Troisième orientation : contribuer au développement des activités au bénéfice du report modal, de l'économie touristique et des territoires.

À cette fin, nous devons développer et promouvoir le fret fluvial, la place de VNF restant encore à déterminer. Par exemple, si je prends l'axe Seine, comment va-t-on procéder par rapport à d'autres acteurs, notamment les ports maritimes ?

Nous devons également développer l'activité économique et touristique. Certains sites accueillent 500 000 ou 600 000 visiteurs par an. VNF s'occupe pratiquement de tout, qu'il s'agisse de l'offre de service ou de la gouvernance. Or je pense que les collectivités et les élus souhaitent que cela change. Les directeurs territoriaux sont souvent des anciens fonctionnaires qui travaillaient derrière le préfet, et il faut que nous participions, avec les collectivités et nos autres partenaires, à l'émergence de nouveaux modes de gouvernance.

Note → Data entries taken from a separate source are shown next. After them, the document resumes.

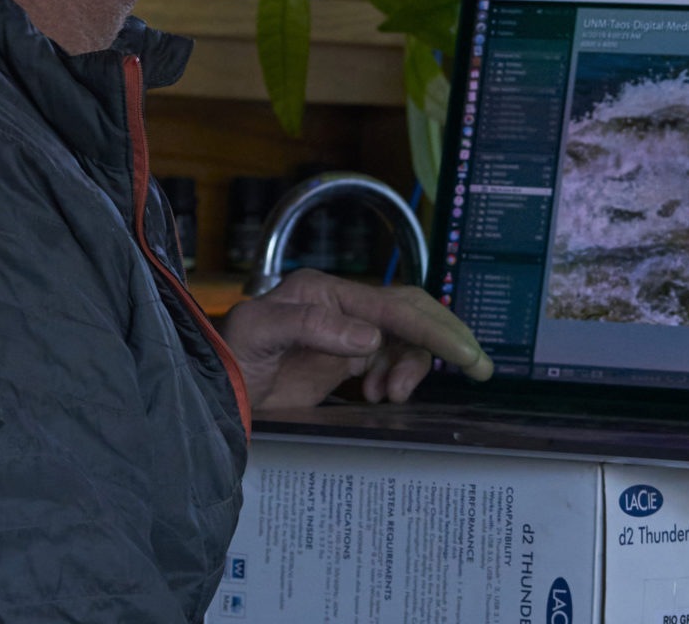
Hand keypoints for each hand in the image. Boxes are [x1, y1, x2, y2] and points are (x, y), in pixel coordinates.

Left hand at [218, 268, 493, 412]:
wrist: (210, 393)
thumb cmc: (227, 356)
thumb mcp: (258, 334)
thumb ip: (311, 327)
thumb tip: (369, 337)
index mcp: (326, 293)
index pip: (393, 307)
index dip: (432, 330)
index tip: (465, 354)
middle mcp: (342, 307)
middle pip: (411, 313)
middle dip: (446, 338)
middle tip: (478, 368)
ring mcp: (346, 333)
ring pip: (406, 340)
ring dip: (413, 367)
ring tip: (392, 396)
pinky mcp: (345, 359)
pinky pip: (391, 360)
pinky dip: (398, 377)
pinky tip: (381, 395)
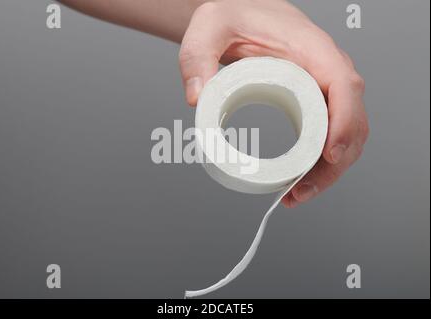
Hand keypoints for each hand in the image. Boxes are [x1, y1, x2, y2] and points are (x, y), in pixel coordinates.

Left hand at [179, 0, 368, 206]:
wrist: (244, 14)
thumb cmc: (235, 16)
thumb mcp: (209, 27)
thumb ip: (197, 57)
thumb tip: (197, 96)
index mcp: (313, 49)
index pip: (344, 86)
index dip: (345, 122)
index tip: (329, 156)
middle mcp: (327, 69)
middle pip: (352, 121)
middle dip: (333, 164)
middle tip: (300, 191)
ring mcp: (324, 88)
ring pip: (346, 134)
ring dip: (327, 170)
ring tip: (296, 194)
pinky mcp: (314, 102)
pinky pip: (330, 134)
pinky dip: (320, 163)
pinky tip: (300, 181)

Ensuite, nous devons développer l'attractivité de notre domaine, les 40 000 hectares que l'État a confiés à VNF.

Enfin et surtout, nous devons développer l'innovation. Le transport fluvial n'est pas un secteur où l'on parle facilement innovation. Pourtant, il faut que nous nous y mettions tous ensemble – éventuellement dans des clusters, etc. Lorsqu'on lance un appel à candidatures sur un projet d'aide à la modernisation, qu'il s'agisse de motorisation ou de matériels, tout est bouclé en un mois. Il y a donc de vraies demandes. Mais il faut également tenir compte des exigences environnementales et faire en sorte que nous ne soyons pas montrés du doigt pour avoir créé un moteur polluant. Cela devra se faire au niveau européen.

Quatrième et dernière orientation : construire un établissement socialement et économiquement responsable.

Cela passe par l'accompagnement du changement, qui est un sujet difficile. Nous avons mis en mouvement VNF, mais nous devons évoluer en continu sur nos organisations, adapter l'offre par rapport à nos moyens, sans lésiner évidemment sur la sécurité. Je me suis engagé à ce qu'il n'y ait plus aucun accident du travail avec arrêt. C'est un objectif volontariste, fort, qui implique tous les agents et tous les directeurs, à tous les échelons.

Cela suppose aussi de conforter notre stratégie financière.

En conclusion, ces orientations pourraient être traduites dans un contrat d'objectif et de performance passé entre l'État et VNF. Il nous faudra veiller à adapter nos offres de service, à renforcer et valoriser la gestion hydraulique, à contribuer à la transition énergétique, et au développement des activités fluviales et des territoires traversés, à contractualiser les partenariats nécessaires, à optimiser le pilotage, les modes de fonctionnement et les processus internes de l'établissement, et enfin à accompagner le changement et les évolutions métiers.